## Page text
--- START ---

Friday Links: Tiny LLMs, Apple OpenSource and Perplexity raises $73M
Week 1 of 2024, and it's already Friday. In case you missed the update earlier this week, this newsletter is now coming to you via Ghost and not Substack. Happy New Year, and here are the links I found most interesting so far this week:
- Tiny LLama: Putting a powerful LLM in your pocket. "Micro" is becoming a thing (which is excellent news). Tiny Llama is a 1.1B parameter model that was trained on fairly accessible hardware in just a couple of months (that's important) and is small enough to run fast on a powerful laptop (ok, a new MacBook Pro 3Max, but still). This is a big deal since it does fairly well on benchmarks and suggests that for many applications, we simply won't need to make a call to cloud servers. Apple's strategy is looking very solid right now. Speaking of which...
- Apple quietly launched an open-source multimodal LLM called Ferret: the model is also small and is designed to be good for object identification and association in images. There's been speculation that since it was initially based on Open Source code, Apple is sharing it to comply with the Open Source license so they can ship it within a product soon.
- Specialized LLMs are coming too: JPMorgan launches DocLLM: This is clearly still research, but it's interesting seeing large organizations focus on very specific use cases. The system here is for working with common format document types typically found in businesses: invoices, receipts, memos, contracts, etc. These documents have information in the text they contain but also in the layout of information. Identifying both in combination gives higher accuracy and flexibility.

--- END ---

## Actions to take
**A.** From the Friday Links newsletter, extract the passage starting at "- Apple quietly" and ending at "accuracy and flexibility.".
**B.** List every language model the Friday Links newsletter mentions by name.
**C.** Write what comes next in the Friday Links newsletter, picking up after its last sentence.

## Dataset items
--- START ---

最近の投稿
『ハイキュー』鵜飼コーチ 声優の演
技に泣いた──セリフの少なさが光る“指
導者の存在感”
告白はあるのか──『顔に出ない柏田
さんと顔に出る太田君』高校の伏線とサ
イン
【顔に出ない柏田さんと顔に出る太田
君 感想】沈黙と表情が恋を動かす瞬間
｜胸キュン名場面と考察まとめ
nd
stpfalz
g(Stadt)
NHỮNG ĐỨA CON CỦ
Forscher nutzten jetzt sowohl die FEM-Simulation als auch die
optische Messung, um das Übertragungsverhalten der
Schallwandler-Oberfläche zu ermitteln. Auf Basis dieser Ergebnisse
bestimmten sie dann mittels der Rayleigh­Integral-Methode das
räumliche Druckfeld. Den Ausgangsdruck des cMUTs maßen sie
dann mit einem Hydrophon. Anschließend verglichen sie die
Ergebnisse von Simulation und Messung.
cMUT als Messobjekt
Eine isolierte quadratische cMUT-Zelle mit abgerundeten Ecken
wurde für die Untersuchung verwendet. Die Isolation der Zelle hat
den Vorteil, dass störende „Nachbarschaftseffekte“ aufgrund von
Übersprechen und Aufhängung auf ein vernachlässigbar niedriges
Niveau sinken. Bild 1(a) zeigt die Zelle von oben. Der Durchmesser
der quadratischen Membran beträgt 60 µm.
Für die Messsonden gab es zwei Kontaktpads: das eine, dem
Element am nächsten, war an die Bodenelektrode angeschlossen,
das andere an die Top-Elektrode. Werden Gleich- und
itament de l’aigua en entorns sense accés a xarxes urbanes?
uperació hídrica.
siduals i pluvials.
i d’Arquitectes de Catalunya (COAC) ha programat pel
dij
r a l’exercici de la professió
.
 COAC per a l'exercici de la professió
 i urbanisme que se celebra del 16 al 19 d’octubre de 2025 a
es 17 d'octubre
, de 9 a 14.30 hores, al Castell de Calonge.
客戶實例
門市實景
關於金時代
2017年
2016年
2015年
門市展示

--- END ---
--- START ---

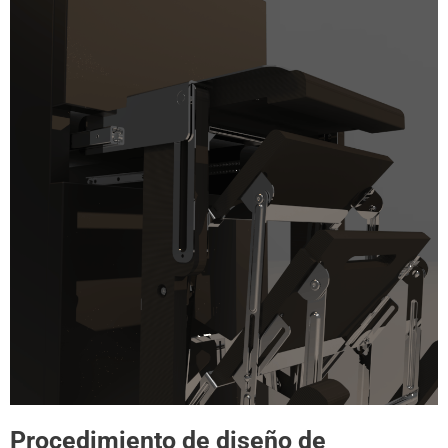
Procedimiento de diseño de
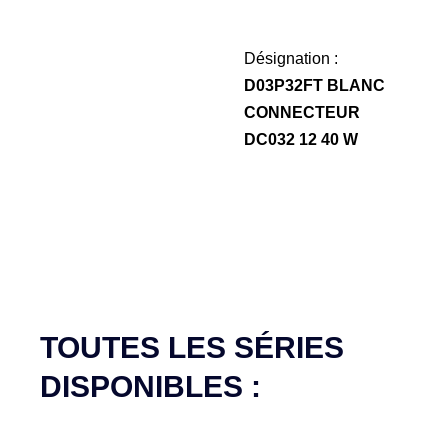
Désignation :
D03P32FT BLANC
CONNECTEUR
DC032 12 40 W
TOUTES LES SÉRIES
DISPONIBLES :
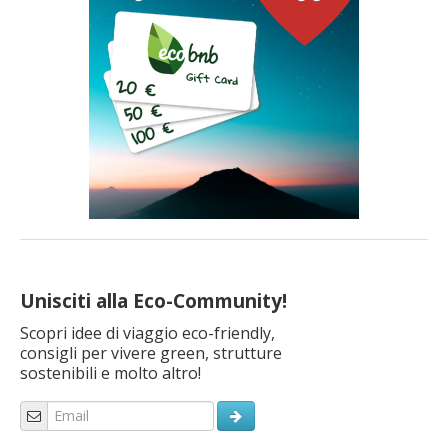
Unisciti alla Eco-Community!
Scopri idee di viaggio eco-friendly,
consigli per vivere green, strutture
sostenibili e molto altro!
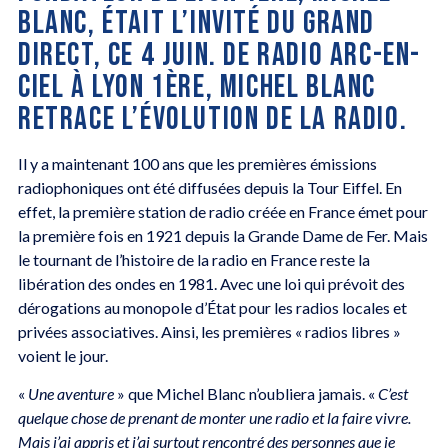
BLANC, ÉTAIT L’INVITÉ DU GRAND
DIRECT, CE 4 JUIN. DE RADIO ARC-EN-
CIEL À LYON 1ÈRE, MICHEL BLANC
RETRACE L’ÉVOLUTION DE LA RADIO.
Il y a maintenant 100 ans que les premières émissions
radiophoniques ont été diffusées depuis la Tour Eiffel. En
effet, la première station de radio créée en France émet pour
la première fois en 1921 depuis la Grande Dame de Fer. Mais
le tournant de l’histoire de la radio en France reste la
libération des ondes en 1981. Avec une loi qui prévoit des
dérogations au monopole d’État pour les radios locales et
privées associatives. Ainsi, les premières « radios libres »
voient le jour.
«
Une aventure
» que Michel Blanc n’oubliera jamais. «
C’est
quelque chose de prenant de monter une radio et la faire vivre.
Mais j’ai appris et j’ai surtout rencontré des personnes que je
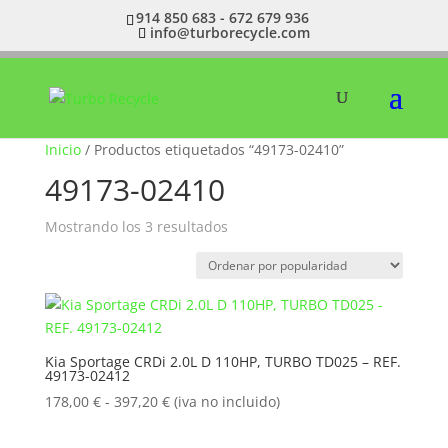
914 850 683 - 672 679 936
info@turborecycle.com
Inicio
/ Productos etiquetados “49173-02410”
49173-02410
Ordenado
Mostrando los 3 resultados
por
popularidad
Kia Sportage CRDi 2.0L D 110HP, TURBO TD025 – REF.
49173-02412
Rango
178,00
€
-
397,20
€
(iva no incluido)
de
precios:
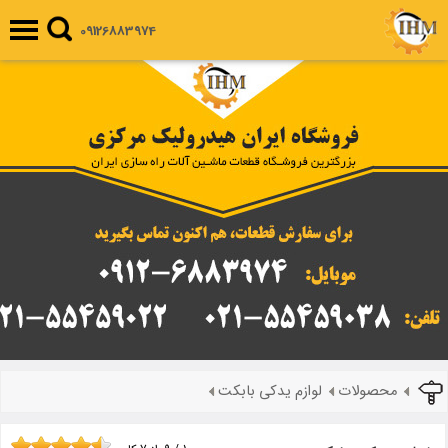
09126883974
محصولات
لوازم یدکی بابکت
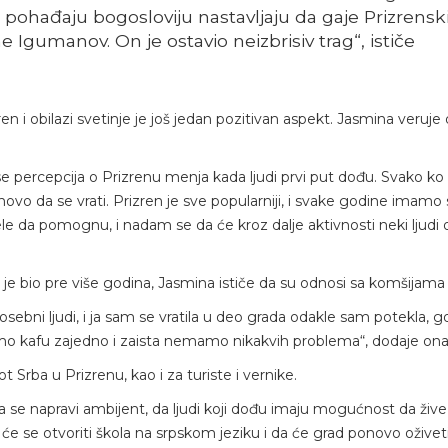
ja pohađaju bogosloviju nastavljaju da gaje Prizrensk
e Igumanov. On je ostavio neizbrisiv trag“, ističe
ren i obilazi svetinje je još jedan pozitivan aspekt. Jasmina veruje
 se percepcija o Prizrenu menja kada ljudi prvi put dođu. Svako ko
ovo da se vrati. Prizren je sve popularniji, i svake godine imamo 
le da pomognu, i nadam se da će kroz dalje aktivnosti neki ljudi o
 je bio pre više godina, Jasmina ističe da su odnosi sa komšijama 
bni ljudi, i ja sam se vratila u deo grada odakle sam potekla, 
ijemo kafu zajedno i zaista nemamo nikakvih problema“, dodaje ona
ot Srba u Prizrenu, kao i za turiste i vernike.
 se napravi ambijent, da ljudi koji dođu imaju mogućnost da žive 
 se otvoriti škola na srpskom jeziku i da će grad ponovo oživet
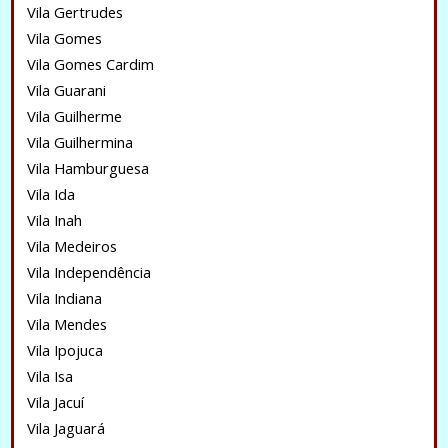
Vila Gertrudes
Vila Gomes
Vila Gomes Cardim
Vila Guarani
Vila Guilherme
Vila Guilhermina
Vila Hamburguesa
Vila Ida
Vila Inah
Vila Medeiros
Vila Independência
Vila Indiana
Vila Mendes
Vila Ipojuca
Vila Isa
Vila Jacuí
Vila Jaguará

--- END ---
--- START ---

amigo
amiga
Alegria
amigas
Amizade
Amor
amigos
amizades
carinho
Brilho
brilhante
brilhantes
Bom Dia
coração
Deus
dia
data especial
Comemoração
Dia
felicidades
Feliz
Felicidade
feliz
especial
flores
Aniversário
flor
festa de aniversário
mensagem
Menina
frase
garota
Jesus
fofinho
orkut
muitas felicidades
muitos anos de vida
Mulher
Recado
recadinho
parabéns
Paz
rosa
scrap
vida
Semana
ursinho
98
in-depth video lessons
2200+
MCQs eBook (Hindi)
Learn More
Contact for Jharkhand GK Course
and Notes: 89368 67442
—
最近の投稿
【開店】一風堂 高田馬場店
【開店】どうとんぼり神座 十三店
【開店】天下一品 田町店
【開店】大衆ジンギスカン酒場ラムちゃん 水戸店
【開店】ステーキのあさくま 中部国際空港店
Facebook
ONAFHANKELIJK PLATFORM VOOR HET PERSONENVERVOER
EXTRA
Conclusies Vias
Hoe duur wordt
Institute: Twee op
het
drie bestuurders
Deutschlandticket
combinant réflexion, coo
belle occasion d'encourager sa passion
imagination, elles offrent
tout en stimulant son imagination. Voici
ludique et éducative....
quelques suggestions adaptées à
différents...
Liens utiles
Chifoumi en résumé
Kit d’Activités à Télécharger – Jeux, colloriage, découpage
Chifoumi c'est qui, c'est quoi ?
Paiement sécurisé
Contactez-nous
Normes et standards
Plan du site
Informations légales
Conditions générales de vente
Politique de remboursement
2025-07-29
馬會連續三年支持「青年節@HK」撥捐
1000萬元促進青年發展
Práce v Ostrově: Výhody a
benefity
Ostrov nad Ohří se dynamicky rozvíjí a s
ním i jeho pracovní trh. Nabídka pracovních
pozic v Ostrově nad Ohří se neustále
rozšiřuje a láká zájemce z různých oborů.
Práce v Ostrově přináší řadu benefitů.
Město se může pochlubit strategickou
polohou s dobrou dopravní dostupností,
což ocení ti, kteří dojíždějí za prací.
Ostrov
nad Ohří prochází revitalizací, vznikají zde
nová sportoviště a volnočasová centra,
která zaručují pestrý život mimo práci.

--- END ---

## Set of answers
**A.**
- Apple quietly launched an open-source multimodal LLM called Ferret: the model is also small and is designed to be good for object identification and association in images. There's been speculation that since it was initially based on Open Source code, Apple is sharing it to comply with the Open Source license so they can ship it within a product soon.
- Specialized LLMs are coming too: JPMorgan launches DocLLM: This is clearly still research, but it's interesting seeing large organizations focus on very specific use cases. The system here is for working with common format document types typically found in businesses: invoices, receipts, memos, contracts, etc. These documents have information in the text they contain but also in the layout of information. Identifying both in combination gives higher accuracy and flexibility.

**B.** Tiny Llama, Ferret, DocLLM

**C.**
- Perplexity raises $73M. One piece of funding news that stood out was AI search/information retrieval startup Perplexity. They raised their series B to bring the total raised to $100m. Congrats to the team: the copilot idea applied to the search is definitely powerful, and it's a strong combination of LLM results and search. The big challenges are likely to be: 1) how to build enough of an audience that chooses perplexity over Google and 2) how to damp down hallucinations to a minimum. In perplexity's case, there is still a search to ground answers, and since it's a copilot, the human is in control, but automation will likely need to increase over time as user expectation rises.
- The New York Times is suing OpenAI and Microsoft for copyright infringement. In what is probably the highest profile such case so far, the New York Times alleges that OpenAI trained on millions of NYT stories and now returns much of that text for certain queries. They argue that OpenAI is a direct competitor, causing harm to their business. This argument is likely to run and run. The NYT would certainly have a point if answers coming back are really close to verbatim, likely less so if they are generic. What they are certainly right about is that chatbot interfaces are highly likely to become a competing interface for reading full stories. On the other hand, the NYT might end up with the kind of result they don't want: 1) OpenAI removing NYT content from training and inference and 2) returning only current news from other partners like AP/Springer. This would result in a scenario where different chatbots/AIs serve content from a fragmented set of cultural and media sources. In any case, OpenAI should really not be returning verbatim text.
Wishing you a relaxing and peaceful weekend.